TASK DIRECTIONS
Return every line of text in the records below without changing a thing, and leave the pictures out.

SUPPLIED RECORDS
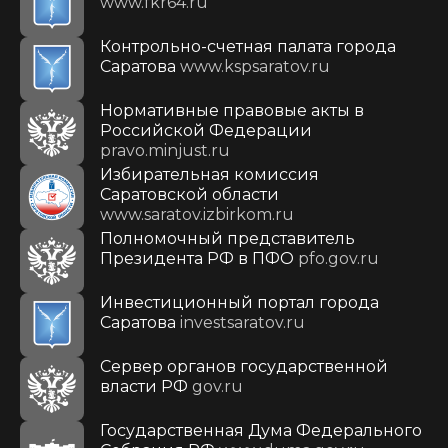
www.fkr64.ru
Контрольно-счетная палата города
Саратова
www.kspsaratov.ru
Нормативные правовые акты в
Российской Федерации
pravo.minjust.ru
Избирательная комиссия
Саратовской области
www.saratov.izbirkom.ru
Полномочный представитель
Президента РФ в ПФО
pfo.gov.ru
Инвестиционный портал города
Саратова
investsaratov.ru
Сервер органов государственной
власти РФ
gov.ru
Государственная Дума Федерального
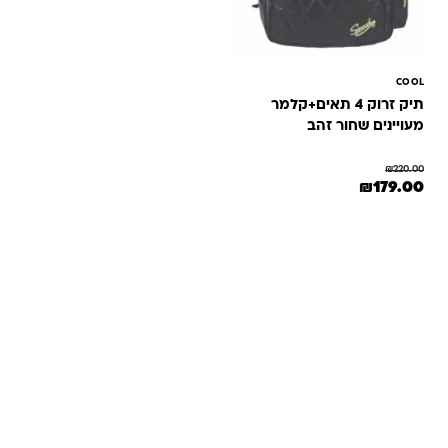
COOL
תיק זרוק 4 תאים+קלמר
מעויינים שחור זהב
₪
220.00
המחיר המקורי היה: ₪220.00.
המחיר הנוכחי הוא: ₪179.00.
₪
179.00
שאלות ותשובות
אנחנו יודעים שלקנות אונליין זה עניין של אמון. במיוחד כשמדובר
במשחקים ומתנות לילדים — משהו שחייב להיות מדויק, איכותי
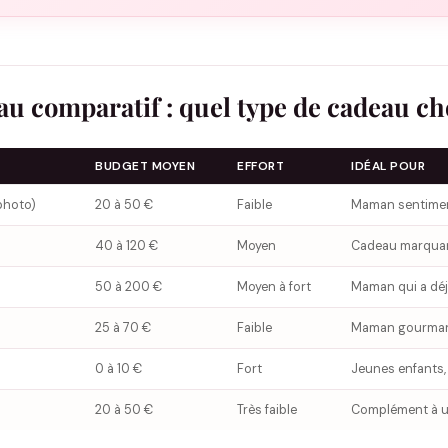
au comparatif : quel type de cadeau cho
BUDGET MOYEN
EFFORT
IDÉAL POUR
photo)
20 à 50 €
Faible
Maman sentiment
40 à 120 €
Moyen
Cadeau marquant
50 à 200 €
Moyen à fort
Maman qui a déjà
25 à 70 €
Faible
Maman gourmande
0 à 10 €
Fort
Jeunes enfants,
20 à 50 €
Très faible
Complément à u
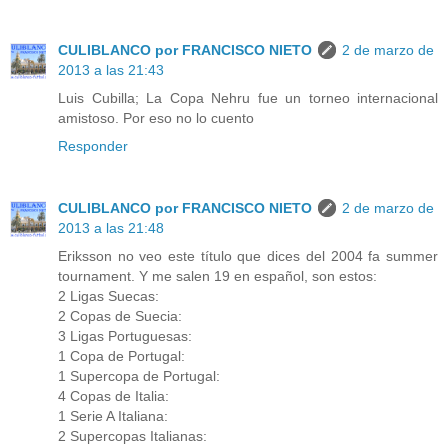
CULIBLANCO por FRANCISCO NIETO
2 de marzo de
2013 a las 21:43
Luis Cubilla; La Copa Nehru fue un torneo internacional
amistoso. Por eso no lo cuento
Responder
CULIBLANCO por FRANCISCO NIETO
2 de marzo de
2013 a las 21:48
Eriksson no veo este título que dices del 2004 fa summer
tournament. Y me salen 19 en español, son estos:
2 Ligas Suecas:
2 Copas de Suecia:
3 Ligas Portuguesas:
1 Copa de Portugal:
1 Supercopa de Portugal:
4 Copas de Italia:
1 Serie A Italiana:
2 Supercopas Italianas:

EXERCISE ANSWER
www.fkr64.ru
Контрольно-счетная палата города
Саратова
www.kspsaratov.ru
Нормативные правовые акты в
Российской Федерации
pravo.minjust.ru
Избирательная комиссия
Саратовской области
www.saratov.izbirkom.ru
Полномочный представитель
Президента РФ в ПФО
pfo.gov.ru
Инвестиционный портал города
Саратова
investsaratov.ru
Сервер органов государственной
власти РФ
gov.ru
Государственная Дума Федерального
COOL
תיק זרוק 4 תאים+קלמר
מעויינים שחור זהב
₪
220.00
המחיר המקורי היה: ₪220.00.
המחיר הנוכחי הוא: ₪179.00.
₪
179.00
שאלות ותשובות
אנחנו יודעים שלקנות אונליין זה עניין של אמון. במיוחד כשמדובר
במשחקים ומתנות לילדים — משהו שחייב להיות מדויק, איכותי
au comparatif : quel type de cadeau cho
BUDGET MOYEN
EFFORT
IDÉAL POUR
photo)
20 à 50 €
Faible
Maman sentiment
40 à 120 €
Moyen
Cadeau marquant
50 à 200 €
Moyen à fort
Maman qui a déjà
25 à 70 €
Faible
Maman gourmande
0 à 10 €
Fort
Jeunes enfants,
20 à 50 €
Très faible
Complément à u
CULIBLANCO por FRANCISCO NIETO
2 de marzo de
2013 a las 21:43
Luis Cubilla; La Copa Nehru fue un torneo internacional
amistoso. Por eso no lo cuento
Responder
CULIBLANCO por FRANCISCO NIETO
2 de marzo de
2013 a las 21:48
Eriksson no veo este título que dices del 2004 fa summer
tournament. Y me salen 19 en español, son estos:
2 Ligas Suecas:
2 Copas de Suecia:
3 Ligas Portuguesas:
1 Copa de Portugal:
1 Supercopa de Portugal:
4 Copas de Italia:
1 Serie A Italiana:
2 Supercopas Italianas:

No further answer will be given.